Abstract

Non-dividend-paying firms generate higher momentum profit (0.73% per month) than the dividend payers following up markets. Extant literature suggests that the higher momentum profits following up markets can be explain via behavioral or rational asset pricing models. The rational asset pricing models suggest that the higher momentum profits following up markets stem from higher return autocorrelations during these periods since firms are closer to exercising their growth options when prices are rising (Sagi and Seasholes's (2006)). Thus, the higher momentum profit for the non-payers following up markets should be due to higher return autocorrelations for these stocks relative to their dividend-paying counterparts. This suggests higher expected returns for the non-dividend-paying winners relative to their dividend-paying counterparts and lower expected returns for the non-dividend-paying losers relative to their dividend-paying counterparts. While the evidence is consistent with the latter prediction, it is inconsistent with the former prediction. Specifically, the average return of the non-dividend-paying winners (1.85% per month) is not significantly higher than that of their dividend-paying counterparts (1.78%). Consequently, it is hard to explain the evidence via higher return autocorrelations for the non-dividend-paying stocks following up markets. The behavioral models suggest that the higher momentum profits following up markets are due to the price increases during these markets. In particular, the price increases increase aggregate overconfidence and reduce investor risk-aversion during up markets, and these work to increase momentum profits (Cooper, Guitierrez, and Hameed (2004)).
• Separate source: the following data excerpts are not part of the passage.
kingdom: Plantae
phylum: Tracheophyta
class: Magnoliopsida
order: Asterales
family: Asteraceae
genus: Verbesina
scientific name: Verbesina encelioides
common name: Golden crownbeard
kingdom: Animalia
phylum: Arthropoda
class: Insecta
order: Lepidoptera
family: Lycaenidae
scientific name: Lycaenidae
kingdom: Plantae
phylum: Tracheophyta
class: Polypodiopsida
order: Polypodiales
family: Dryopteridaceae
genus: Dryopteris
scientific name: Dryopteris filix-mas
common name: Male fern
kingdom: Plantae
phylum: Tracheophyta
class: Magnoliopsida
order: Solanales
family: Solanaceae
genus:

Thus, the behavioral models suggest that the higher momentum profits among the non-dividend-paying stocks stem from higher price appreciations among these stocks when the markets are advancing. Consistent with this prediction, the evidence suggests that price appreciations among the non-dividend-paying stocks are higher than those among the dividend payers. This is due to asymmetric valuation of the dividend signal and the fact that growth opportunities are more important for the non-dividend-paying stocks. The evidence is, therefore, more consistent with the behavioral explanation for the higher momentum profit following up markets than the rational asset pricing explanation.